Whether they know it or not, millions of software users are also programmers, writing spreadsheet formulas, creating websites or developing scientific models, for example. Errors are common and can be legendary, costing professional credibility or even billions of dollars.
UNL computer scientists Anita Sarma and Gregg Rothermel are part of a large collaborative research project, funded by the National Science Foundation, to develop tools to improve end-user programming, as it’s known. Their collaborators are at Carnegie Mellon University, Oregon State University and the University of Washington.
Professional programmers use sophisticated tools with the goal of producing a software product. In contrast, end-users program to accomplish tasks, such as creating statistical tools to analyze their data or creating a company website to take online orders. While end-users far outnumber professionals, the tools to help them achieve their goals lag far behind those available to professionals, resulting in errors and inefficiency.
End-users rarely start programming from scratch. They typically refer to previous versions or explore how others accomplished similar tasks. They try to understand how those similar programs function, either by examining the code or, more often, by running it to better understand its behavior. Then they make changes, adding or deleting features, until they get the results they’re after.
Today’s tools for end-users are cumbersome, allowing only linear backtracking, for example, and not allowing users to explore variations in designs or configurations.
“Websites are getting pretty sophisticated,” Rothermel said. “We think that by providing people with better access to ways to look at and understand their program variants, we can help them program better.”

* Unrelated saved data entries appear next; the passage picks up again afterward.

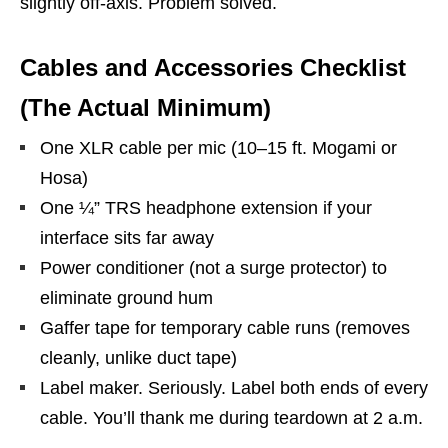
slightly off-axis. Problem solved.
Cables and Accessories Checklist
(The Actual Minimum)
One XLR cable per mic (10–15 ft. Mogami or
Hosa)
One ¼” TRS headphone extension if your
interface sits far away
Power conditioner (not a surge protector) to
eliminate ground hum
Gaffer tape for temporary cable runs (removes
cleanly, unlike duct tape)
Label maker. Seriously. Label both ends of every
cable. You’ll thank me during teardown at 2 a.m.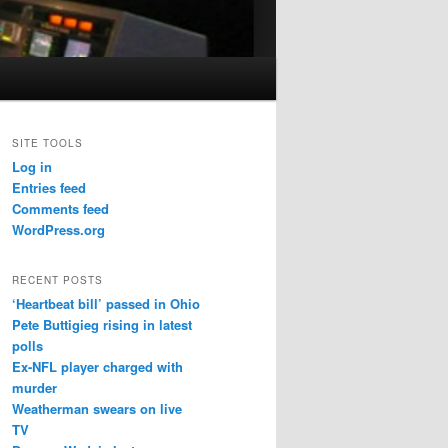
SITE TOOLS
Log in
Entries feed
Comments feed
WordPress.org
RECENT POSTS
‘Heartbeat bill’ passed in Ohio
Pete Buttigieg rising in latest
polls
Ex-NFL player charged with
murder
Weatherman swears on live
TV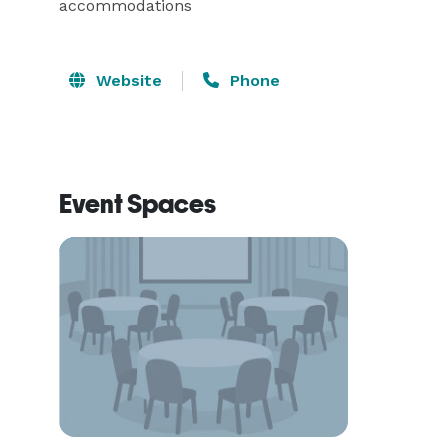
accommodations
Website
Phone
Event Spaces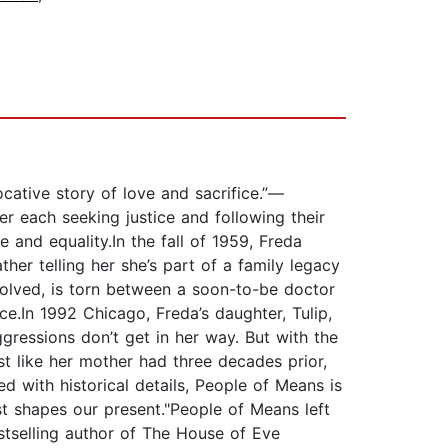
ative story of love and sacrifice.”—
 each seeking justice and following their
nd equality.In the fall of 1959, Freda
ther telling her she’s part of a family legacy
nvolved, is torn between a soon-to-be doctor
ce.In 1992 Chicago, Freda’s daughter, Tulip,
ggressions don’t get in her way. But with the
ust like her mother had three decades prior,
ned with historical details, People of Means is
t shapes our present."People of Means left
tselling author of The House of Eve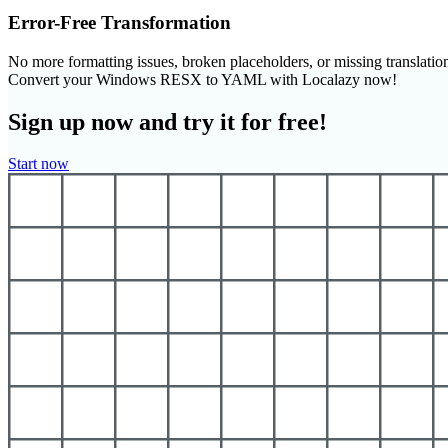
Error-Free Transformation
No more formatting issues, broken placeholders, or missing translatio
Convert your Windows RESX to YAML with Localazy now!
Sign up now and try it for free!
Start now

To improve the tools, Sarma and Rothermel are using information foraging theories from computer science and psychology. People use cues to find and evaluate information, whether it’s the name on a file folder or judging a source’s credibility. With so many programming examples available on the Internet, providing cues to a program’s behavior or underlying code will help end-users narrow the search and more effectively evaluate how programs or features would function in their own programs.
“We’re trying to find ways to expose more of the program’s behavior to a user automatically, so that they can understand the program better and use that to build another program,” Rothermel said.
UNL’s researchers also are helping to develop tools that allow users to selectively undo changes rather than backtracking through work they may want to keep and have to reenter, which increases the likelihood of errors.
The ability to explore different versions and features and reducing the likelihood of introducing errors will allow for greater risk-taking and creativity, ultimately improving the experience and the outcome.
“As we go forward, almost everybody is going to be a programmer,” Sarma said. “We are going to develop an infrastructure that helps people find the right point to start experimenting with the programs and configurations and this will help them get to the right solutions.”
The four-year collaborative project is funded by a $3 million NSF grant, of which UNL received $857,000.